• What you should do: Exclude all images and print the entries below exactly.
──────────────────────────────
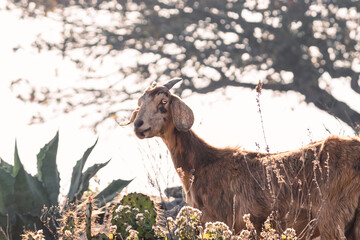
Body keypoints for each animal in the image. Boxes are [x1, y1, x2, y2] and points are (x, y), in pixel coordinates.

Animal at [122, 79, 360, 240]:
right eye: (140, 102)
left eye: (163, 100)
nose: (138, 125)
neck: (202, 162)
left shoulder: (218, 219)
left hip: (331, 219)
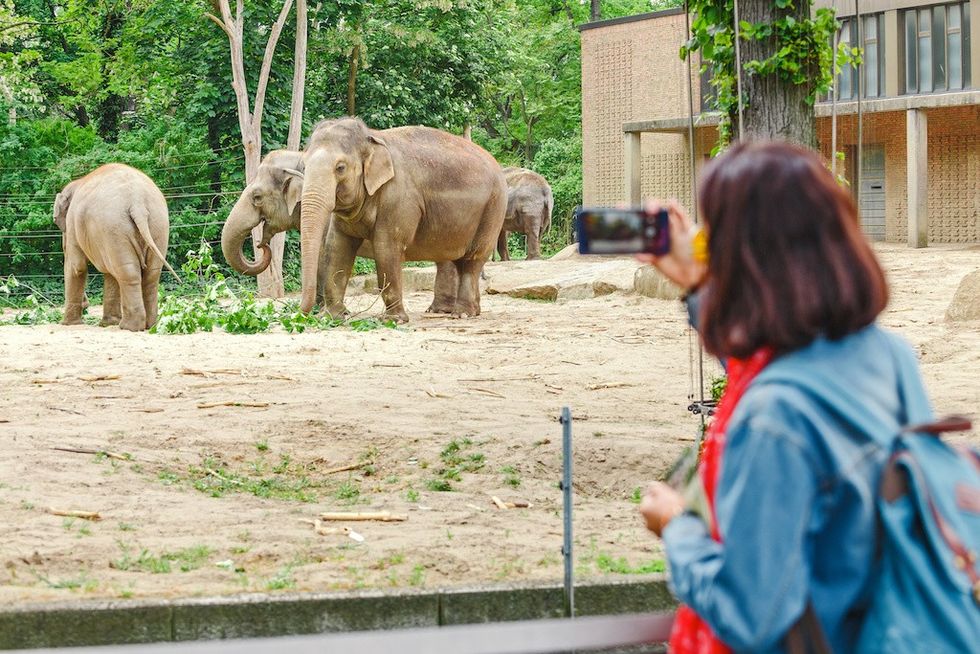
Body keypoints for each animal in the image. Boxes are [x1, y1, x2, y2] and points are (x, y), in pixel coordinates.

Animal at [54, 163, 178, 331]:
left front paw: (68, 324)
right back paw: (150, 325)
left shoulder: (73, 223)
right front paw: (108, 324)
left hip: (114, 226)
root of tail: (137, 201)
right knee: (150, 274)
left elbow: (76, 267)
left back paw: (128, 326)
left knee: (128, 272)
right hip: (158, 225)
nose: (86, 305)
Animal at [297, 117, 507, 323]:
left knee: (473, 259)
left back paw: (462, 314)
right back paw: (456, 311)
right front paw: (330, 317)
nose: (301, 315)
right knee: (453, 257)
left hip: (493, 209)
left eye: (340, 168)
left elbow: (386, 248)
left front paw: (393, 320)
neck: (372, 136)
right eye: (304, 166)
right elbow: (337, 248)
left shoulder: (398, 197)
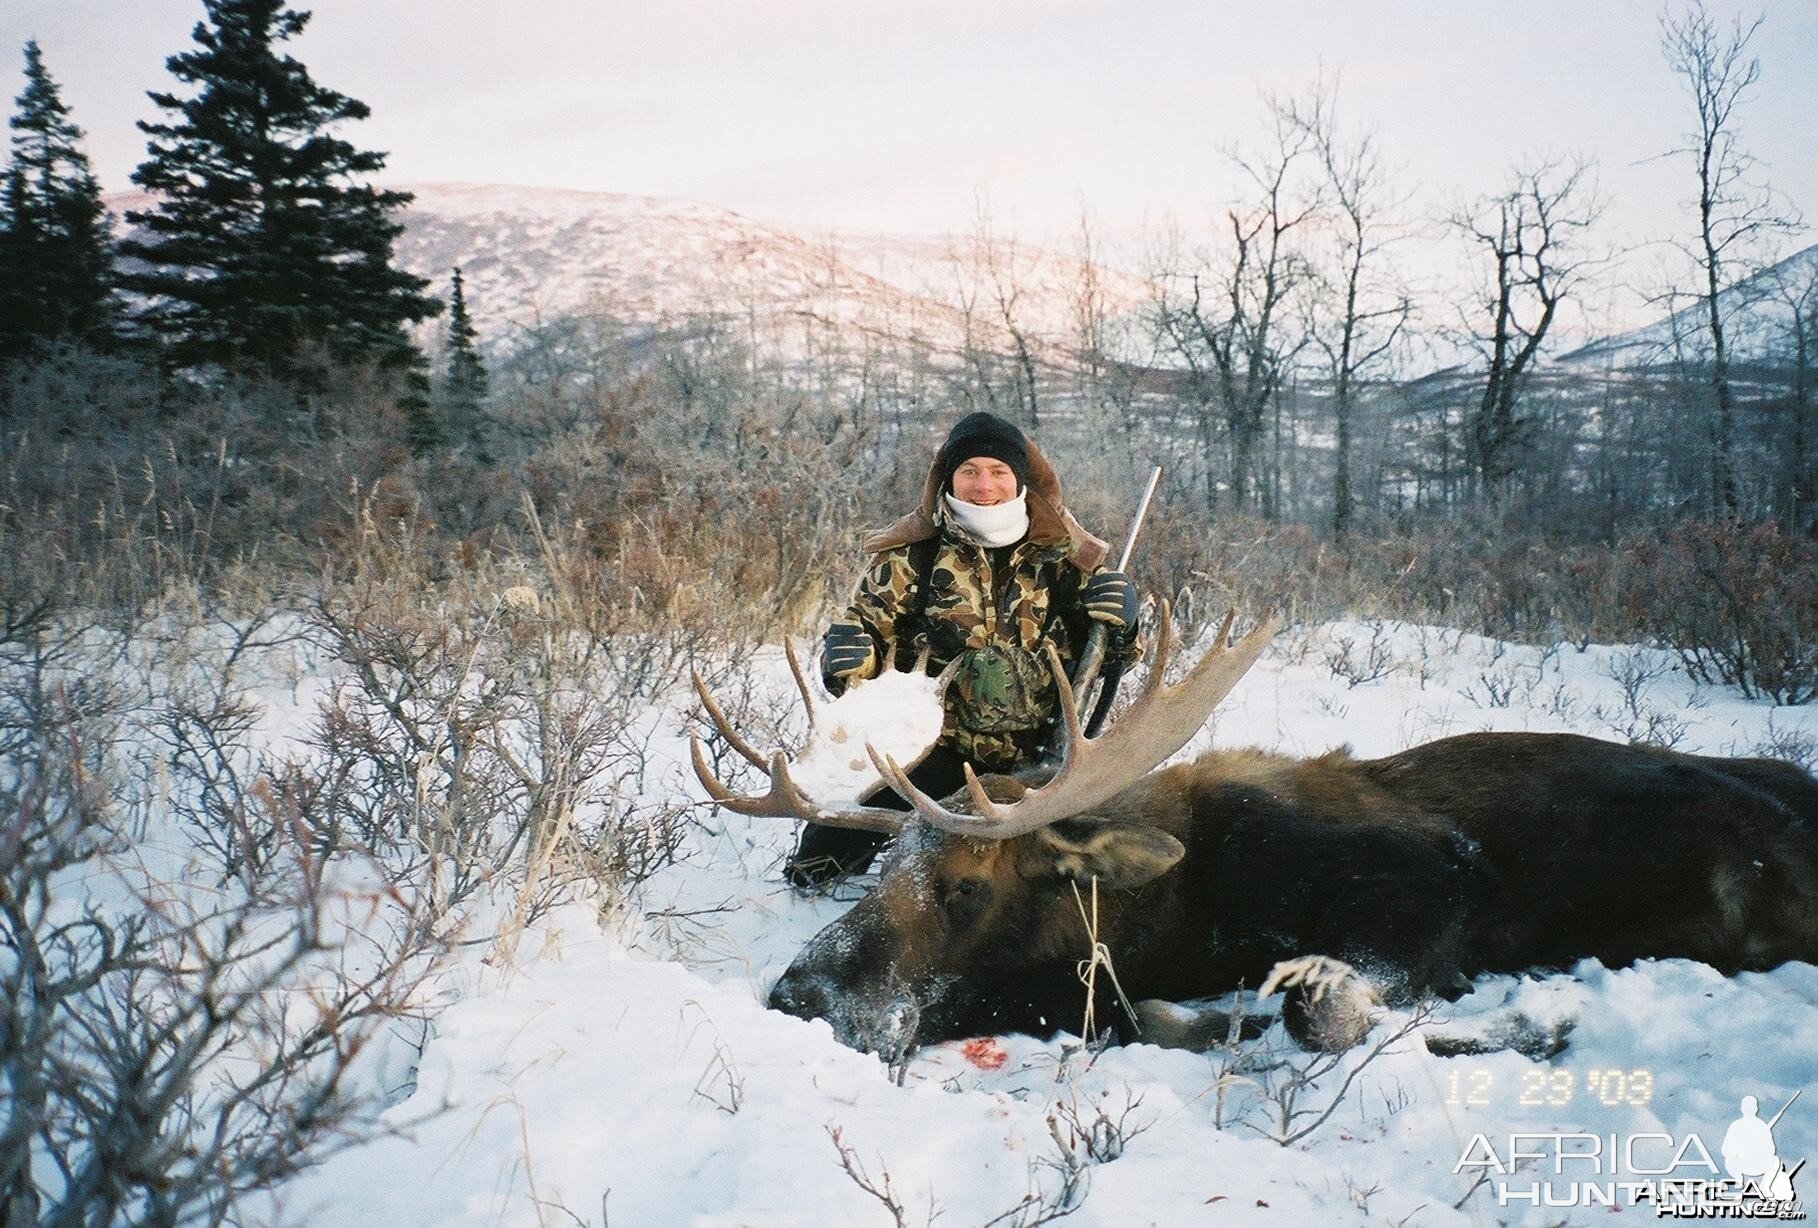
──────────────────────────────
• Response area:
Body keypoints for each animal in the image. Boxes are [x1, y1, x2, y2] and points are (x, y), in pixel coordinates.

Animal at [122, 79, 360, 240]:
right eye: (140, 102)
left eye: (163, 100)
nose: (138, 125)
neck: (202, 162)
left shoulder: (218, 219)
left hip: (331, 219)
Body keypoints for each animal in the image. Boxes are [x1, y1, x2, y2] and points are (x, y), in pixel coordinates.

Animal at [54, 163, 178, 331]:
left front paw: (68, 324)
right back paw: (150, 325)
left shoulder: (73, 223)
right front paw: (108, 324)
left hip: (114, 226)
root of tail: (137, 201)
right knee: (150, 274)
left elbow: (76, 267)
left back paw: (128, 326)
left knee: (128, 272)
right hip: (158, 225)
nose: (86, 305)
Animal at [297, 117, 507, 323]:
left knee: (473, 259)
left back paw: (462, 314)
right back paw: (456, 311)
right front paw: (330, 317)
nose: (301, 315)
right knee: (453, 257)
left hip: (493, 209)
left eye: (340, 168)
left elbow: (386, 248)
left front paw: (393, 320)
neck: (372, 136)
right eye: (304, 166)
right elbow: (337, 248)
left shoulder: (398, 197)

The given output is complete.